Краткое задание:
Перепишите, пожалуйста, дословно ту часть отрывка ниже, которая начинается словами «Добродетель немедленно представилась» и заканчивается словами «кротко впитывающие солнце.».

Отрывок:
Добродетель немедленно представилась мне в виде симпатичного женского белья из множества деталей. Какие-то такие кружевца, крючки, резинки… Как увлекательно было об этом думать и смотреть на полуголые тела, кротко впитывающие солнце.

Я сунул книжку под гoлoву и закрыл глаза. Три десятка действительно блестящих афоризмов, полтора десятка действительно тонких психологических этюдов, три или четыре действительно глубокие мысли — жидковато для учителя новой нравственности. «Заратустру», этот напыщенный вздор, читать невозможно (что, видимо, и стало залогом читательского успеха). Сам же пишет: «В стадах нет ничего хорошего, даже если они бегут за тобой». Почему это, интересно, за Кантом никакие такие стада не побежали?

Показанные строки:
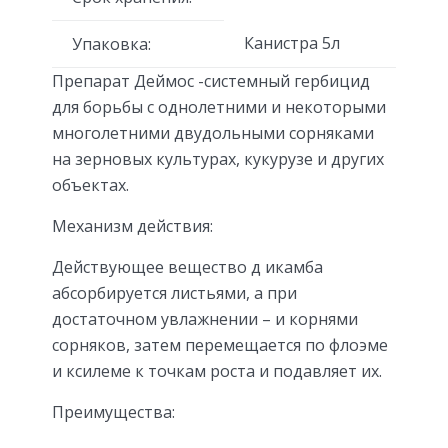
Канистра 5л
Упаковка:
Препарат Деймос -системный гербицид
для борьбы с однолетними и некоторыми
многолетними двудольными сорняками
на зерновых культурах, кукурузе и других
объектах.
Механизм действия:
Действующее вещество д икамба
абсорбируется листьями, а при
достаточном увлажнении – и корнями
сорняков, затем перемещается по флоэме
и ксилеме к точкам роста и подавляет их.
Преимущества:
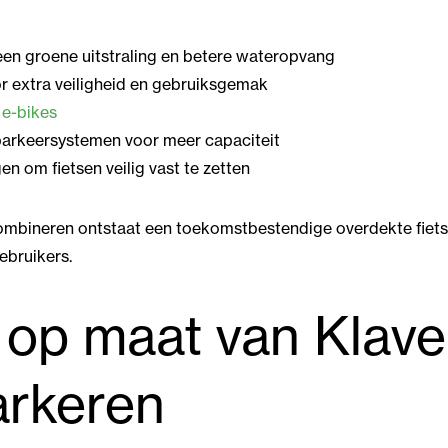
en groene uitstraling en betere wateropvang
r extra veiligheid en gebruiksgemak
e-bikes
parkeersystemen voor meer capaciteit
n om fietsen veilig vast te zetten
ombineren ontstaat een toekomstbestendige overdekte fietsen
ebruikers.
 op maat van Klave
arkeren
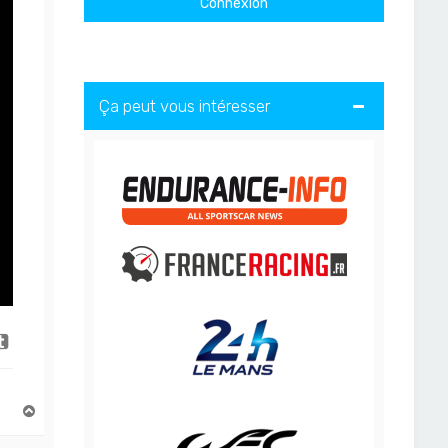
Ça peut vous intéresser
H
a
u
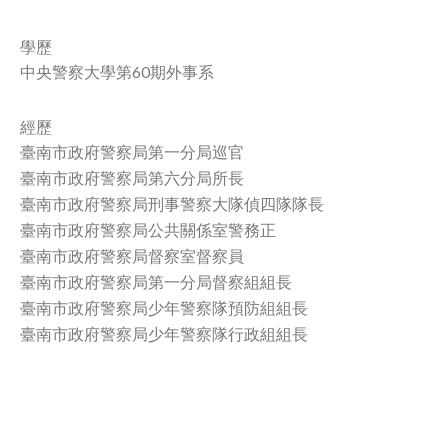
facebook
學歷
中央警察大學第60期外事系
經歷
臺南市政府警察局第一分局巡官
臺南市政府警察局第六分局所長
臺南市政府警察局刑事警察大隊偵四隊隊長
臺南市政府警察局公共關係室警務正
臺南市政府警察局督察室督察員
臺南市政府警察局第一分局督察組組長
臺南市政府警察局少年警察隊預防組組長
臺南市政府警察局少年警察隊行政組組長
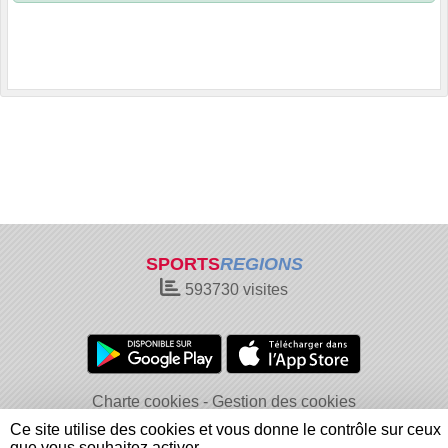
SPORTS
REGIONS
593730
visites
Charte cookies
Gestion des cookies
Informations légales
Signaler un contenu inapproprié
Ce site utilise des cookies et vous donne le contrôle sur ceux
que vous souhaitez activer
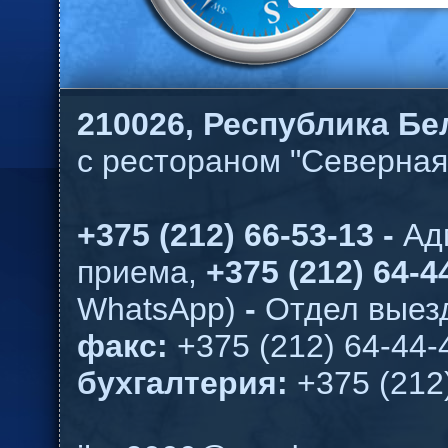
210026,
Республика Бел
с рестораном "Северная
+375 (212) 66-53-13 -
Ад
приема,
+375 (212) 64-44
WhatsApp)
-
Отдел выезд
факс:
+375 (212) 64-44-
бухгалтерия:
+375 (212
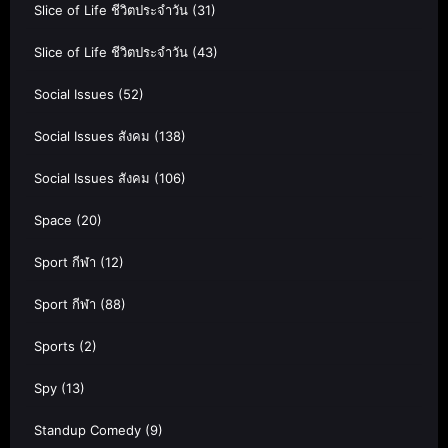
Slice of Life ชีวิตประจำวัน
(31)
Slice of Life ชีวิตประจำวัน
(43)
Social Issues
(52)
Social Issues สังคม
(138)
Social Issues สังคม
(106)
Space
(20)
Sport กีฬา
(12)
Sport กีฬา
(88)
Sports
(2)
Spy
(13)
Standup Comedy
(9)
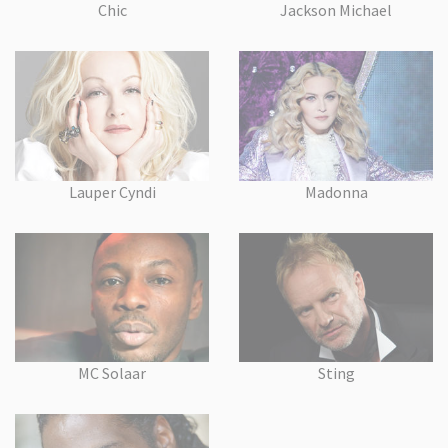
Chic
Jackson Michael
Lauper Cyndi
Madonna
MC Solaar
Sting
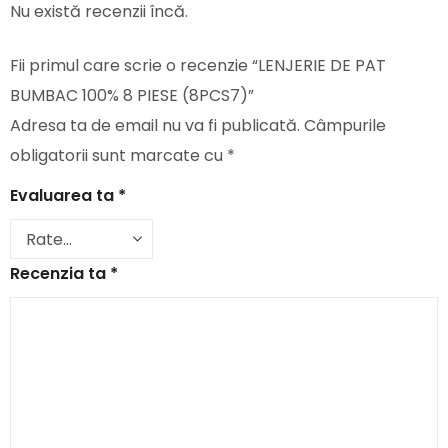
Nu există recenzii încă.
Fii primul care scrie o recenzie “LENJERIE DE PAT
BUMBAC 100% 8 PIESE (8PCS7)”
Adresa ta de email nu va fi publicată.
Câmpurile
obligatorii sunt marcate cu
*
Evaluarea ta
*
Recenzia ta
*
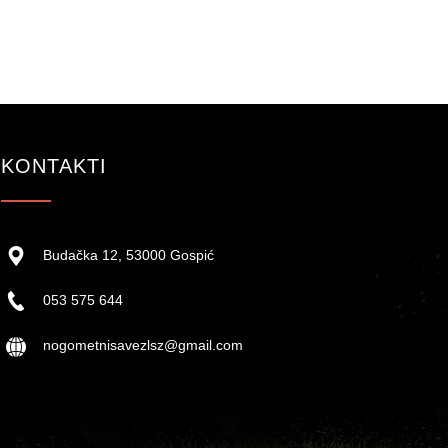
KONTAKTI
Budačka 12, 53000 Gospić
053 575 644
nogometnisavezlsz@gmail.com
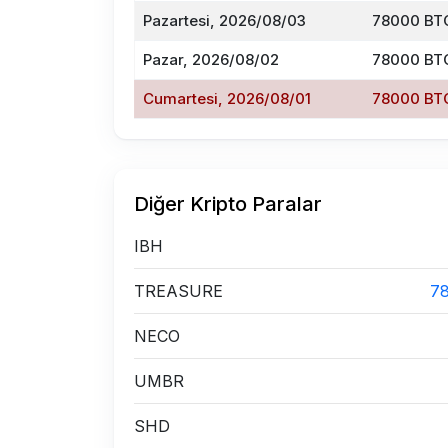
Pazartesi, 2026/08/03
78000 BTC
Pazar, 2026/08/02
78000 BTC
Cumartesi, 2026/08/01
78000 BTC
Diğer Kripto Paralar
IBH
TREASURE
7
NECO
UMBR
SHD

Ответ к заданию:
Добродетель немедленно представилась мне в виде симпатичного женского белья из множества деталей. Какие-то такие кружевца, крючки, резинки… Как увлекательно было об этом думать и смотреть на полуголые тела, кротко впитывающие солнце.